Specifying Locale: Long Form

Vertica supports long forms that specify the collation keyword. Vertica extends long-form processing to accept collation arguments.

Syntax

[language][_script][_country][_variant][@collation‑spec]

The following syntax options apply:

  • Locale specification strings are case insensitive. For example, en_us and EN_US, are equivalent.
  • You can substitute underscores with hyphens. For example: [-script]

Parameters

language

A two- or three-letter lowercase code for a particular language. For example, Spanish is es English is en and French is fr. The two-letter language code uses the ISO-639 standard.
_script

An optional four-letter script code that follows the language code. If specified, it should be a valid script code as listed on the Unicode ISO 15924 Registry.

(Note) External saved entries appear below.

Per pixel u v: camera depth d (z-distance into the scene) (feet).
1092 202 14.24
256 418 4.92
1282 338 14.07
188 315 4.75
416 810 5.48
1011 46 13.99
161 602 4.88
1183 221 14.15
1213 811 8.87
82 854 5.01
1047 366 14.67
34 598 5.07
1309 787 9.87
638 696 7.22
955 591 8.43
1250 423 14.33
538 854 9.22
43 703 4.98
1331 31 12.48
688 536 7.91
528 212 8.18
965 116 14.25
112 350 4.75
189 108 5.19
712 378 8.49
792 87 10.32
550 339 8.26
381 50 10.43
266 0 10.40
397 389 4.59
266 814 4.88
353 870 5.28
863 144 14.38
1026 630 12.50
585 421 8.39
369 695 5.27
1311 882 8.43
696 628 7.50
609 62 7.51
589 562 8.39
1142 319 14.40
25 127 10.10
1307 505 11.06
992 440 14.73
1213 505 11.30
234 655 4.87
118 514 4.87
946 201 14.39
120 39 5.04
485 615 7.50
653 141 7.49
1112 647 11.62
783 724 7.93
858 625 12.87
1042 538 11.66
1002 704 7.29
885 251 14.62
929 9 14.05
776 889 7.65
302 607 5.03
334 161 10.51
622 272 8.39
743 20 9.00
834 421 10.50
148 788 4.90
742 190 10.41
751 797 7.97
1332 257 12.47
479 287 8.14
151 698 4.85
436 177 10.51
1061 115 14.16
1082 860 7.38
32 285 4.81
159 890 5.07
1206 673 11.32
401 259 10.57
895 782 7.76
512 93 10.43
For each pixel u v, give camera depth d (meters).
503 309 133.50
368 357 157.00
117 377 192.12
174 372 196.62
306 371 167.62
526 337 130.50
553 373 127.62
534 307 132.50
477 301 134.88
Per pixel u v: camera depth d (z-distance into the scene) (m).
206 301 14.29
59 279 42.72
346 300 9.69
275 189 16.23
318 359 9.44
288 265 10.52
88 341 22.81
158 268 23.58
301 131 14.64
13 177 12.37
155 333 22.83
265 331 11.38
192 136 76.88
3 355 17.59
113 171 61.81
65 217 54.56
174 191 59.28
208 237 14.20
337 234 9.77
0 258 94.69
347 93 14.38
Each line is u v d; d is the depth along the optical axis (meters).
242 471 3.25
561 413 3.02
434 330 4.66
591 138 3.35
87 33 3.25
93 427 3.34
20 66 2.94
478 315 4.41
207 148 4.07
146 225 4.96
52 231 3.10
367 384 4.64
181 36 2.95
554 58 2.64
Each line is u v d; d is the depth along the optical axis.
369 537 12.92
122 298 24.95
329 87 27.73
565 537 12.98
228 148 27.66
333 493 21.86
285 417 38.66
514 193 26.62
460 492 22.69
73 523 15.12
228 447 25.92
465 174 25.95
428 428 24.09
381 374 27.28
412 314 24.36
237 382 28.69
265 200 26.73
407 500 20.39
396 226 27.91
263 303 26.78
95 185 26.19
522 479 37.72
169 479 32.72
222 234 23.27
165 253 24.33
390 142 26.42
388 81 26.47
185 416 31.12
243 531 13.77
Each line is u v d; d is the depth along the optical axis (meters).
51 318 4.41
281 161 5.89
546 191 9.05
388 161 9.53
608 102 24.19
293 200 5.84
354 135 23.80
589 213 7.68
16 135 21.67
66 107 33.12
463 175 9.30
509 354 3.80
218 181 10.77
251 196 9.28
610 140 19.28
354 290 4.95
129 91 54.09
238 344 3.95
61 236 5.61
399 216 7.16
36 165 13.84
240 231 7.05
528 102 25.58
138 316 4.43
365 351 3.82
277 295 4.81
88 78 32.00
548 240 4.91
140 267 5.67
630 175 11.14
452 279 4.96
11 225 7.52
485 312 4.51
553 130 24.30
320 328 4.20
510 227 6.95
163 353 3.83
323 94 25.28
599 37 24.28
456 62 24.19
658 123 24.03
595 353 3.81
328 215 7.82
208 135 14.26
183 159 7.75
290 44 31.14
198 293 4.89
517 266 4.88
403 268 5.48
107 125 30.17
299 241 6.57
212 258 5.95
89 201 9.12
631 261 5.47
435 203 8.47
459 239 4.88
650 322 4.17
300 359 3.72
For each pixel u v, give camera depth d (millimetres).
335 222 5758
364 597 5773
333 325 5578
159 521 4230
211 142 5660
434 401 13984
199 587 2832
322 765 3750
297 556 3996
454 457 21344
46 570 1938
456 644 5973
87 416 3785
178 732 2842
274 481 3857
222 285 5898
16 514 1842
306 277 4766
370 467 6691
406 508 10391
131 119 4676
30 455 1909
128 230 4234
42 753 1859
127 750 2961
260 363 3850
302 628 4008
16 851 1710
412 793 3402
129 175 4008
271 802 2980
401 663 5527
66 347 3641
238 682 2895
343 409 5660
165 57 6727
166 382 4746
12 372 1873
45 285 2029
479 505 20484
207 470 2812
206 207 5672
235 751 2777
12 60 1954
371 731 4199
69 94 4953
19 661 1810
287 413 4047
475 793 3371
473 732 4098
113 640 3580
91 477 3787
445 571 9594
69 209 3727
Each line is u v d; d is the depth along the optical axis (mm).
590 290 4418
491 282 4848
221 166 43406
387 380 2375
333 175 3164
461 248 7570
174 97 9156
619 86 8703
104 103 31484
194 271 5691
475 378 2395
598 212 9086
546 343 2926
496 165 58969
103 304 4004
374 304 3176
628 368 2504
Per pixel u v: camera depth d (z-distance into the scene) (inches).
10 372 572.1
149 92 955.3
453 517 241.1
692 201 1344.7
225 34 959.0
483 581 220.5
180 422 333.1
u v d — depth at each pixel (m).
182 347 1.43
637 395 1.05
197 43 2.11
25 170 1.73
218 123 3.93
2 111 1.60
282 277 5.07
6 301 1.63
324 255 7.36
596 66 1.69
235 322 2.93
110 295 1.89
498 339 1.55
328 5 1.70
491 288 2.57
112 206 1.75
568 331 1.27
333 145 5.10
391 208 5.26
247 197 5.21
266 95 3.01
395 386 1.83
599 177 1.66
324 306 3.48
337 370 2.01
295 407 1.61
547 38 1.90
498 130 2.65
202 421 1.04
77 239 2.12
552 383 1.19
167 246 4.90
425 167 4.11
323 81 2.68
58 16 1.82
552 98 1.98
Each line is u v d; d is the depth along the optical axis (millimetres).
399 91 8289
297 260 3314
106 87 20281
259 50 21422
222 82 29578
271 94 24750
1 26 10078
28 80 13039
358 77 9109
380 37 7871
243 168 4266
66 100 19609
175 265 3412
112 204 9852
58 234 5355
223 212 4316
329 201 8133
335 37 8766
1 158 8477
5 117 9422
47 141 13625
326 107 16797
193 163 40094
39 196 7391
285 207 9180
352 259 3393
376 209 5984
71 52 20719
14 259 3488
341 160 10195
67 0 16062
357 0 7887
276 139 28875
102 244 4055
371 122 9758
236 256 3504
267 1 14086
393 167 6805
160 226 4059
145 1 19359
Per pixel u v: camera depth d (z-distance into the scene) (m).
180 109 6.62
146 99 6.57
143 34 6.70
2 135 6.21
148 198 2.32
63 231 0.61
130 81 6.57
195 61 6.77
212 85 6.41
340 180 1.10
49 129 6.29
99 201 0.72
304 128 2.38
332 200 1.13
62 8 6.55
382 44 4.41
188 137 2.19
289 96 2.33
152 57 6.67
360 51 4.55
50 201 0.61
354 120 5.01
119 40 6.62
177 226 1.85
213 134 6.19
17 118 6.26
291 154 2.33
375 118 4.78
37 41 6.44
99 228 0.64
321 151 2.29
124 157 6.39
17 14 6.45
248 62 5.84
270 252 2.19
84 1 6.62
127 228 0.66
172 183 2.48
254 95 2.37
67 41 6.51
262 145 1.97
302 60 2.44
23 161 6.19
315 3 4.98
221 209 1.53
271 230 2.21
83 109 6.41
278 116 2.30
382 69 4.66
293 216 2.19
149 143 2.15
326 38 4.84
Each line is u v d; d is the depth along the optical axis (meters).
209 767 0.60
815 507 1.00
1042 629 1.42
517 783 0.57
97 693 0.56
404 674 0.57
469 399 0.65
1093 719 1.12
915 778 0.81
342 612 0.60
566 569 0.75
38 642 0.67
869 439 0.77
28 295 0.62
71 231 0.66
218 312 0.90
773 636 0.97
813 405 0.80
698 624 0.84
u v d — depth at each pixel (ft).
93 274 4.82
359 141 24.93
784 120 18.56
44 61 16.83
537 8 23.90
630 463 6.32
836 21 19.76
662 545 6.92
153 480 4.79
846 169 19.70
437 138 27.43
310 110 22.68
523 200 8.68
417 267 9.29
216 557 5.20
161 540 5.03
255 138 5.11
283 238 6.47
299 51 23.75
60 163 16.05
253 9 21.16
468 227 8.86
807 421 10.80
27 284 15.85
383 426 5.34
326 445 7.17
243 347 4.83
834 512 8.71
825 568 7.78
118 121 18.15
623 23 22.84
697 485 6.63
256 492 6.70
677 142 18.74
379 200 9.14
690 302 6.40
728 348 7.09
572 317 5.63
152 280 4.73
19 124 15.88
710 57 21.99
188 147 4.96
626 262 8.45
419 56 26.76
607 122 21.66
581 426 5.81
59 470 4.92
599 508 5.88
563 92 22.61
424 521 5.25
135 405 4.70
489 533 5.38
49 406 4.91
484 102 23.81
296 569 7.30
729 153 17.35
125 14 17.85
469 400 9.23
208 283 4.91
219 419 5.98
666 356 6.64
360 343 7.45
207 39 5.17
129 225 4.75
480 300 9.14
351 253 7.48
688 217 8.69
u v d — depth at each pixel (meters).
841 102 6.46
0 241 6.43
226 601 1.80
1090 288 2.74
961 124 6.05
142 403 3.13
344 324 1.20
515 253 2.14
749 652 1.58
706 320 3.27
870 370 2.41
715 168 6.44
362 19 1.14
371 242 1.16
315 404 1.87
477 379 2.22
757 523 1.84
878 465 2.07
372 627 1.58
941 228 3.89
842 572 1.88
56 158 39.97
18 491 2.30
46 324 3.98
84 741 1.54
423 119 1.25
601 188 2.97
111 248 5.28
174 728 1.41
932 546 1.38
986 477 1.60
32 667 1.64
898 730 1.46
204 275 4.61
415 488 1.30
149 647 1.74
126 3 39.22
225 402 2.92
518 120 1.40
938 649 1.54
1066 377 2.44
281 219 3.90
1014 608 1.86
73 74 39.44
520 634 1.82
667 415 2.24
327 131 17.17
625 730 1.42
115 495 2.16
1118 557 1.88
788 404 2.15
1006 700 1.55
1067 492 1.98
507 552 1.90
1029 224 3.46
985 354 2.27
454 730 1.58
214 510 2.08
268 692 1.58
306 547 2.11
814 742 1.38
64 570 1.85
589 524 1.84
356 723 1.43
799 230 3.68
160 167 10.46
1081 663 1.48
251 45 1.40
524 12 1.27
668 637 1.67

_country A specific language convention within a generic language for a specific country or region. For example, French is spoken in many countries, but the currencies are different in each country. To allow for these differences among specific geographical, political, or cultural regions, locales are specified by two-letter, uppercase codes. For example, FR represents France and CA represents Canada. The two letter country code uses the ISO-3166 standard.
_variant

Differences may also appear in language conventions used within the same country. For example, the Euro currency is used in several European countries while the individual country's currency is still in circulation. To handle variations inside a language and country pair, add a third code, the variant code. The variant code is arbitrary and completely application-specific. ICU adds _EURO to its locale designations for locales that support the Euro currency. Variants can have any number of underscored key words. For example, EURO_WIN is a variant for the Euro currency on a Windows computer.

Another use of the variant code is to designate the Collation (sorting order) of a locale. For instance, the es__TRADITIONAL locale uses the traditional sorting order which is different from the default modern sorting of Spanish.

@collation‑spec

Vertica only supports the keyword collation, as follows:

@collation=collation‑type[;arg]...

Collation can specify one or more semicolon-delimited arguments, described below.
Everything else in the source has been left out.